Buy one package at a time and experiment before investing in a bulk purchase. Once you have found products that your family enjoys you can investigate some time and money saving options. Your local market might be willing to order a whole case, which you can use, or split with friends on a similar diet. Food co-ops are a great resource for hard-to-find foods. (For information on co-ops, from the November 1997 issue of Pure Facts, send a self-addressed stamped envelope to Pure Facts, 6808 Stoneybrooke Lane, Alexandria, VA 22306.)
You can contact For Pete's Sake to get special help from a Feingold mom who has her own business providing all natural foods. The number is (800) 864-7383.
There are several cereals on the market that contain acceptable colorings (from natural sources) and use unmalted brown rice syrup as a sweetener. FAUS will research any of these products if they do not already appear on our Foodlists.
The Gluten-Free Pantry makes some very good baking mixes. (We love their sugar cookies.) You can call them for information on their products: (860) 633-3826.
For school snacks, send in a mixture of nuts, allowed cereal and unsulphured dried fruit for a customized "trail mix." For variety, alternate this with a mixture of rice bread sticks, rice chips, nuts, and unsweetened cereal.

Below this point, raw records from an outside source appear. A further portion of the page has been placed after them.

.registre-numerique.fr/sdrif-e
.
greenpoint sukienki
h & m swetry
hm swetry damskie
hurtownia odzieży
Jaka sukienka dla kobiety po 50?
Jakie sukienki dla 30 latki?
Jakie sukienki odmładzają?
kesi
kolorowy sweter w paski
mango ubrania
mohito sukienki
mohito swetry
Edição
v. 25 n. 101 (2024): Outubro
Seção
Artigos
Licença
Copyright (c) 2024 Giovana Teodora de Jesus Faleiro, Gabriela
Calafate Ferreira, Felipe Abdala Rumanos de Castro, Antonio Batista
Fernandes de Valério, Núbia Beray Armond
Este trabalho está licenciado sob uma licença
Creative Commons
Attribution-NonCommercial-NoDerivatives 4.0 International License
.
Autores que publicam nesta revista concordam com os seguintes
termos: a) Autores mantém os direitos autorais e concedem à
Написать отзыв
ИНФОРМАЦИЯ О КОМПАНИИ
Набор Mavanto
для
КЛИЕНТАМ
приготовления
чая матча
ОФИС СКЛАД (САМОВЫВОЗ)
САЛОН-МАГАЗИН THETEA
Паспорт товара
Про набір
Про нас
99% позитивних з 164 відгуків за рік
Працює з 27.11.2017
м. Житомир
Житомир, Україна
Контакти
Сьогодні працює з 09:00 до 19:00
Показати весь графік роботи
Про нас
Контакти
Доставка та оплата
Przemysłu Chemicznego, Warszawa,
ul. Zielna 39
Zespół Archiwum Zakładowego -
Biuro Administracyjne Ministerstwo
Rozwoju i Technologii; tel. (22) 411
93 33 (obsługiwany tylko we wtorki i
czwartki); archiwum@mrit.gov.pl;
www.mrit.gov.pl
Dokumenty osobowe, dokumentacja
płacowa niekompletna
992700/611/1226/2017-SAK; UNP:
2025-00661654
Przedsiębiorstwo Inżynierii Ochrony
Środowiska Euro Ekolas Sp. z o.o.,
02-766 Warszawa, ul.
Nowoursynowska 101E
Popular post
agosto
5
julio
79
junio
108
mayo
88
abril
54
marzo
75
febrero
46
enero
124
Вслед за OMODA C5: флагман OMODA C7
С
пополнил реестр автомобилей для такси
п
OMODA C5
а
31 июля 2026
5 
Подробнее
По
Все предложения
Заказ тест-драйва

Set aside a few hours a week for baking. If you are using this diet for an older child who can help, you can make this a special family time. You might also enlist the help of an older child in scanning foods for forbidden ingredients and picking out his favorite substitute foods.
What works at our house
Tacos, non-wheat spaghetti, and Chinese food made from scratch are fun for the whole family. We have a special bowl set for taco ingredients, and a set of dishes for fruit or vegetables with dip one night a week. We also make "haystacks" with rice chips and homemade soups once a week.
When we make homemade chicken fingers we boil the chicken and save the broth in ice cube trays in the freezer. This gives us plenty of material for "instant" soup (chicken rice soup made with instant brown rice, a little escarole, broth and water.) The kids are also allowed some junk food (potato chips, dye-free soda, homemade lemonade, homemade French fries) so they don't hate their diet.
My daughter, Lisa, loves making her special chicken dishes: boneless chicken breast fried crispy with a ton of garlic powder, and chicken French style (her brother's favorite). I always keep a supply of fresh fruit and gluten free cookies on the counter. We substitute Italian ice for ice cream, indulge in really hot chicken wings twice a month, and about as often treat ourselves to MSG-free Chinese food cooked to order at a great local restaurant. That adds variety.